REQUIRED WORK: Please reproduce all entries word for word, leaving every image behind.

GIVEN DATA Block Start

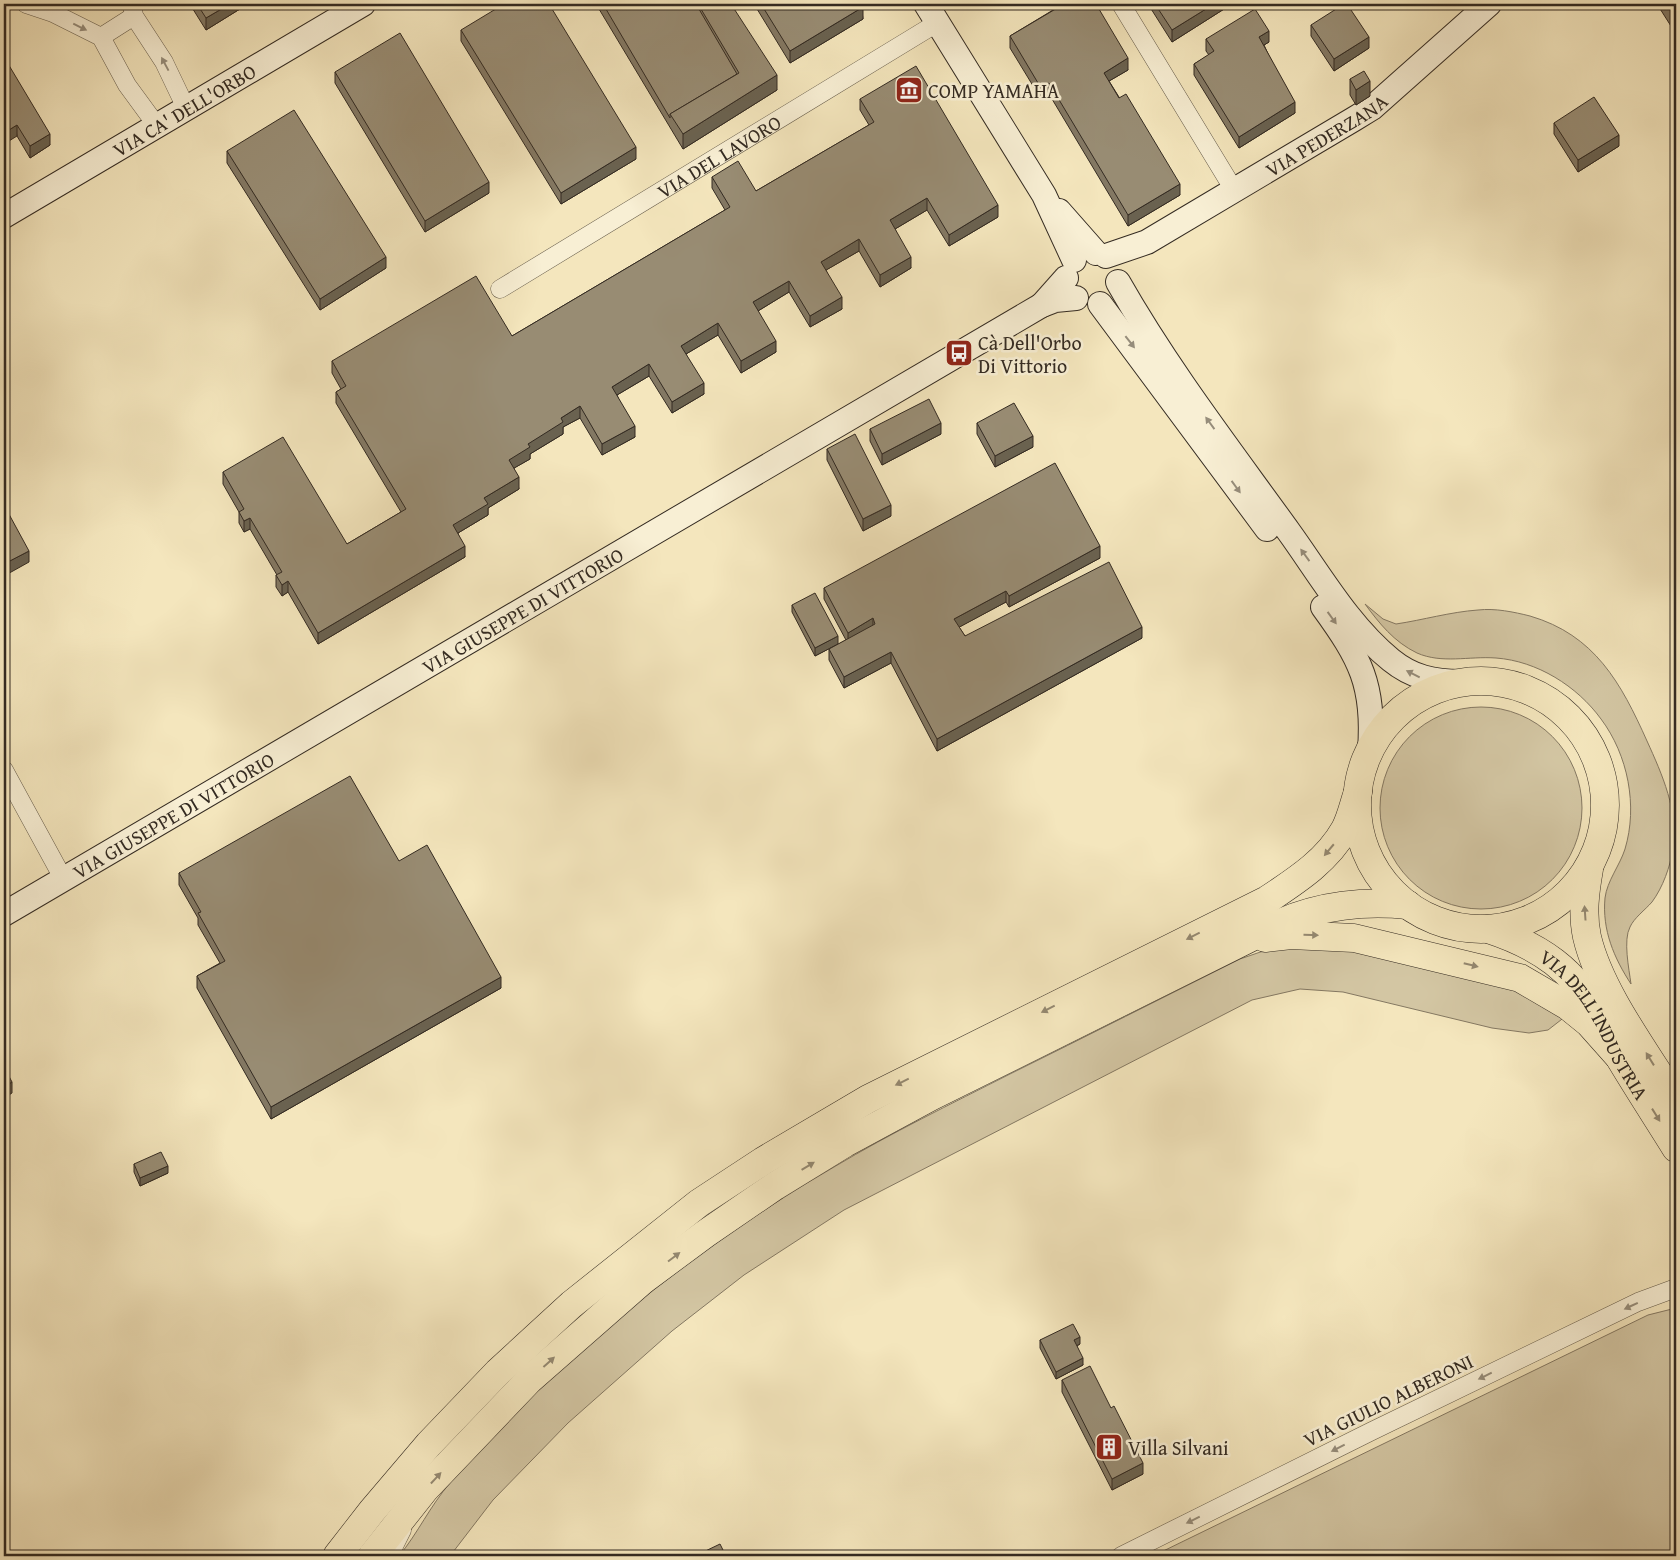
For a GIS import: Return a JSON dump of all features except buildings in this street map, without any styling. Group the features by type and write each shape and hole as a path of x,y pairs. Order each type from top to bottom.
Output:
{"main road":[{"path":"337,1556 372,1511 429,1444 498,1372 572,1304 699,1203 763,1161 868,1098 1267,900 1304,875 1329,852 1346,828 1358,792 1364,763 1370,750 1386,725 1407,705 1432,691 1461,682 1492,681 1522,688 1550,701 1574,722 1592,747 1602,776 1606,807 1601,838 1590,867 1571,892 1546,911 1518,924 1487,929 1459,927 1432,919 1408,905 1389,887 1374,866 1363,843 1358,818 1358,792"},
{"name":"VIA DELL'INDUSTRIA","path":"1590,867 1584,897 1585,918 1587,936 1597,969 1612,997 1676,1100"},
{"path":"372,1556 412,1507 480,1430 529,1380 643,1280 775,1186 845,1144 932,1096 1303,913 1326,907 1384,903 1408,905"},
{"name":"VIA DELL'INDUSTRIA","path":"1487,929 1528,944 1550,956 1566,970 1601,1018 1621,1059 1676,1148"},
{"path":"1245,940 1291,935 1354,938 1520,978 1568,1006 1589,1023 1621,1059"}],"street":[{"path":"26,4 53,13 102,37 127,85 157,126"},
{"name":"VIA CA' DELL'ORBO","path":"4,216 363,4"},
{"path":"1121,4 1234,190"},
{"name":"VIA PEDERZANA","path":"1100,304 1112,296 1109,266 1146,242 1372,108 1489,4"},
{"path":"102,37 133,10 164,62 186,108"},
{"name":"VIA DEL LAVORO","path":"500,289 932,13 1044,195 1109,266 1163,357 1351,618 1391,660 1406,670 1420,678 1436,682 1461,682"},
{"name":"VIA DEL LAVORO","path":"1044,195 1072,279"},
{"path":"1109,266 1088,253 1072,279 1091,304 1100,304 1134,348 1355,652 1367,682 1372,723 1370,750"},
{"name":"VIA GIUSEPPE DI VITTORIO","path":"4,914 1042,304 1055,300 1072,279"},
{"path":"4,770 64,880"},
{"name":"VIA GIULIO ALBERONI","path":"1121,1556 1638,1302 1676,1288"},
{"path":"389,1556 412,1507"}],"shaded area":[{"path":"1365,604 1383,619 1396,624 1457,612 1484,610 1504,611 1530,616 1553,624 1572,635 1589,649 1616,681 1637,720 1658,767 1668,794 1674,821 1673,849 1666,877 1652,902 1634,920 1628,933 1627,955 1631,984 1619,964 1610,943 1605,921 1606,892 1623,855 1629,833 1631,816 1630,798 1628,781 1618,748 1601,719 1568,686 1555,677 1526,664 1496,658 1436,658 1417,653 1394,638"},
{"path":"1481,707 1501,709 1529,719 1545,730 1559,744 1574,769 1580,788 1582,808 1580,828 1570,856 1559,872 1545,886 1520,901 1501,907 1481,909 1461,907 1433,897 1417,886 1403,872 1388,847 1382,828 1380,808 1382,788 1392,760 1403,744 1417,730 1442,715 1461,709"},
{"path":"1313,941 1501,979 1566,1016 1548,1030 1529,1033 1492,1028 1343,992 1300,989 1252,1000 844,1210 744,1275 672,1331 568,1423 493,1500 450,1556 399,1556 450,1483 492,1437 582,1350 678,1271 781,1199 856,1154 921,1119 1240,959 1275,947"},
{"path":"1676,1308 1676,1556 1153,1556 1648,1315"}],"place":[{"name":"COMP YAMAHA","path":"909,90"},
{"name":"Cà Dell'Orbo Di Vittorio","path":"959,353"},
{"name":"Villa Silvani","path":"1109,1447"}]}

GIVEN DATA Block End

WRITTEN ANSWER:
For a GIS import: Return a JSON dump of all features except buildings in this street map, without any styling. Group the features by type and write each shape and hole as a path of x,y pairs. Order each type from top to bottom.
Output:
{"main road":[{"path":"337,1556 372,1511 429,1444 498,1372 572,1304 699,1203 763,1161 868,1098 1267,900 1304,875 1329,852 1346,828 1358,792 1364,763 1370,750 1386,725 1407,705 1432,691 1461,682 1492,681 1522,688 1550,701 1574,722 1592,747 1602,776 1606,807 1601,838 1590,867 1571,892 1546,911 1518,924 1487,929 1459,927 1432,919 1408,905 1389,887 1374,866 1363,843 1358,818 1358,792"},
{"name":"VIA DELL'INDUSTRIA","path":"1590,867 1584,897 1585,918 1587,936 1597,969 1612,997 1676,1100"},
{"path":"372,1556 412,1507 480,1430 529,1380 643,1280 775,1186 845,1144 932,1096 1303,913 1326,907 1384,903 1408,905"},
{"name":"VIA DELL'INDUSTRIA","path":"1487,929 1528,944 1550,956 1566,970 1601,1018 1621,1059 1676,1148"},
{"path":"1245,940 1291,935 1354,938 1520,978 1568,1006 1589,1023 1621,1059"}],"street":[{"path":"26,4 53,13 102,37 127,85 157,126"},
{"name":"VIA CA' DELL'ORBO","path":"4,216 363,4"},
{"path":"1121,4 1234,190"},
{"name":"VIA PEDERZANA","path":"1100,304 1112,296 1109,266 1146,242 1372,108 1489,4"},
{"path":"102,37 133,10 164,62 186,108"},
{"name":"VIA DEL LAVORO","path":"500,289 932,13 1044,195 1109,266 1163,357 1351,618 1391,660 1406,670 1420,678 1436,682 1461,682"},
{"name":"VIA DEL LAVORO","path":"1044,195 1072,279"},
{"path":"1109,266 1088,253 1072,279 1091,304 1100,304 1134,348 1355,652 1367,682 1372,723 1370,750"},
{"name":"VIA GIUSEPPE DI VITTORIO","path":"4,914 1042,304 1055,300 1072,279"},
{"path":"4,770 64,880"},
{"name":"VIA GIULIO ALBERONI","path":"1121,1556 1638,1302 1676,1288"},
{"path":"389,1556 412,1507"}],"shaded area":[{"path":"1365,604 1383,619 1396,624 1457,612 1484,610 1504,611 1530,616 1553,624 1572,635 1589,649 1616,681 1637,720 1658,767 1668,794 1674,821 1673,849 1666,877 1652,902 1634,920 1628,933 1627,955 1631,984 1619,964 1610,943 1605,921 1606,892 1623,855 1629,833 1631,816 1630,798 1628,781 1618,748 1601,719 1568,686 1555,677 1526,664 1496,658 1436,658 1417,653 1394,638"},
{"path":"1481,707 1501,709 1529,719 1545,730 1559,744 1574,769 1580,788 1582,808 1580,828 1570,856 1559,872 1545,886 1520,901 1501,907 1481,909 1461,907 1433,897 1417,886 1403,872 1388,847 1382,828 1380,808 1382,788 1392,760 1403,744 1417,730 1442,715 1461,709"},
{"path":"1313,941 1501,979 1566,1016 1548,1030 1529,1033 1492,1028 1343,992 1300,989 1252,1000 844,1210 744,1275 672,1331 568,1423 493,1500 450,1556 399,1556 450,1483 492,1437 582,1350 678,1271 781,1199 856,1154 921,1119 1240,959 1275,947"},
{"path":"1676,1308 1676,1556 1153,1556 1648,1315"}],"place":[{"name":"COMP YAMAHA","path":"909,90"},
{"name":"Cà Dell'Orbo Di Vittorio","path":"959,353"},
{"name":"Villa Silvani","path":"1109,1447"}]}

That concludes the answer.